### [Textauszug]

Auch Zürich soll zur Smart City werden. Gewisse Zürcher Projekte gingen schon vorher in diese Richtung. Sharing-Optionen zum Beispiel, die mit Lime-Bikes und E-Trottinets letztes Jahr in Zürich regelrecht einen Boom erlebten. Oder züriwieneu.ch, eine Website, über die Missstände im öffentlichen Raum gemeldet werden können. Ebenfalls eine Website, die an die Plattformen in Madrid und Reykjavik erinnert, gibt es schon: Auf «Nextzürich» können die Ideen und Wünsche der Stadtbewohner als Ausgangspunkt für eine neue Form von Stadtentwicklung wirken. Die Beiträge werden dann von «Nextzürich» gesammelt, redaktionell aufbereitet und mit Experten und anderen Beteiligten zu Projektentwürfen ausgearbeitet. Jedoch ist diese Plattform noch nicht so erfolgreich wie in anderen Städten, es wurden erst 254 Ideen erstellt. Der Gemeinderat hat sich 2016 auf Basis einer GLP-Motion entschieden, eine Smart-City-Strategie zu fordern. Sie wurde Ende 2018 veröffentlicht, 2019 soll dafür ein Nachtragskredit von 1,4 Millionen Franken, in Folgejahren bis zu 2,4 Millionen Franken, gezahlt werden. Die drei Schwerpunkte sind der öffentliche Verkehr, die digitale Stadt und die smarte Partizipation. Das Angebot des öV soll ressourcenschonend erweitert werden. Die Digitalisierung der Stadtverwaltung und die Entwicklung von Online-Services sollen vorangetrieben werden, gleichzeitig will man auch die digitale Infrastruktur an Schulen verbessern. Mit der smarten Partizipation soll die Beteiligung und Mitwirkung verschiedener Anspruchsgruppen erreicht werden. Die Strategie hat zentrale Instrumente zum Erreichen einer smarten Stadt aufgezeichnet. Dazu gehören unter anderem ein Innovationskredit zur Projektförderung sowie eine Innovationsbox für Mitarbeitende der Stadtverwaltung: Damit erhalten sie die Möglichkeit, ihre Ideen einzubringen. Oder das Programm «Innovation Fellowships»: Dies fördert den Einbezug von Expertise zu ICT und Innovation aus Unternehmen oder Hochschulen. Diese Experten wirken dann während sechs bis zwölf Monaten in der Stadtverwaltung. Dieser Wissensaustausch scheint sehr sinnvoll.

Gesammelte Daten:
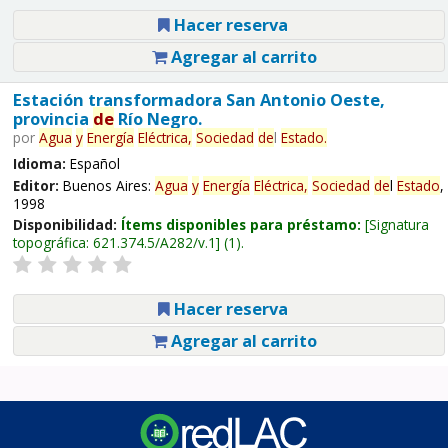
Hacer reserva
Agregar al carrito
Estación transformadora San Antonio Oeste,
provincia
de
Río Negro.
por
Agua
y
Energía
Eléctrica,
Sociedad
de
l
Estado
.
Idioma:
Español
Editor:
Buenos Aires:
Agua
y
Energía
Eléctrica,
Sociedad
de
l
Estado
,
1998
Disponibilidad:
Ítems disponibles para préstamo:
Signatura
topográfica:
621.374.5/A282/v.1
(1).
Hacer reserva
Agregar al carrito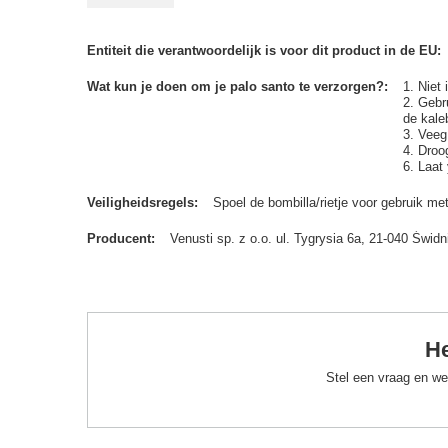
Entiteit die verantwoordelijk is voor dit product in de EU
Wat kun je doen om je palo santo te verzorgen?
1. Niet
2. Gebr
de kale
3. Veeg
4. Droo
6. Laat
Veiligheidsregels
Spoel de bombilla/rietje voor gebruik me
Producent
Venusti sp. z o.o. ul. Tygrysia 6a, 21-040 Św
He
Stel een vraag en we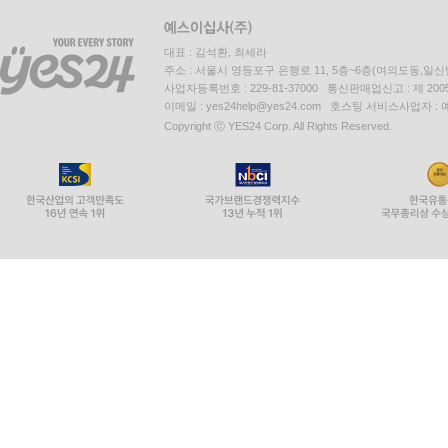
대표 : 김석환, 최세라
주소 : 서울시 영등포구 은행로 11, 5층~6층(여의도동,일신
사업자등록번호 : 229-81-37000 통신판매업신고 : 제 200
이메일 : yes24help@yes24.com 호스팅 서비스사업자 :
Copyright ⓒ YES24 Corp. All Rights Reserved.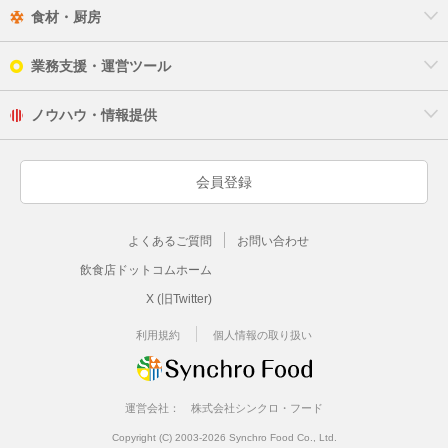
食材・厨房
業務支援・運営ツール
ノウハウ・情報提供
会員登録
よくあるご質問
お問い合わせ
飲食店ドットコムホーム
X (旧Twitter)
利用規約
個人情報の取り扱い
運営会社：
株式会社シンクロ・フード
Copyright (C) 2003-2026 Synchro Food Co., Ltd.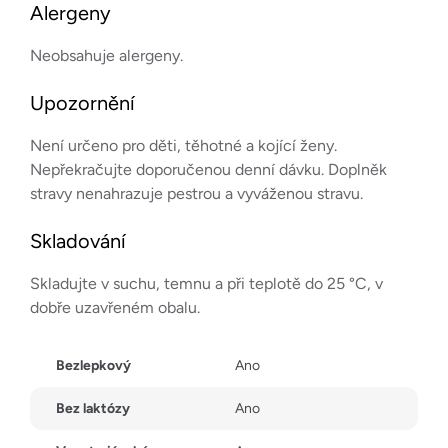
Alergeny
Neobsahuje alergeny.
Upozornění
Není určeno pro děti, těhotné a kojící ženy.
Nepřekračujte doporučenou denní dávku. Doplněk
stravy nenahrazuje pestrou a vyváženou stravu.
Skladování
Skladujte v suchu, temnu a při teplotě do 25 °C, v
dobře uzavřeném obalu.
Bezlepkový
Ano
Bez laktózy
Ano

### [Aufgabenstellung]
Welche drei Schwerpunkte hat laut dem Textauszug über Zürich als Smart City die Smart-City-Strategie?

### [Antwortbereich]
Der öffentliche Verkehr, die digitale Stadt und die smarte Partizipation.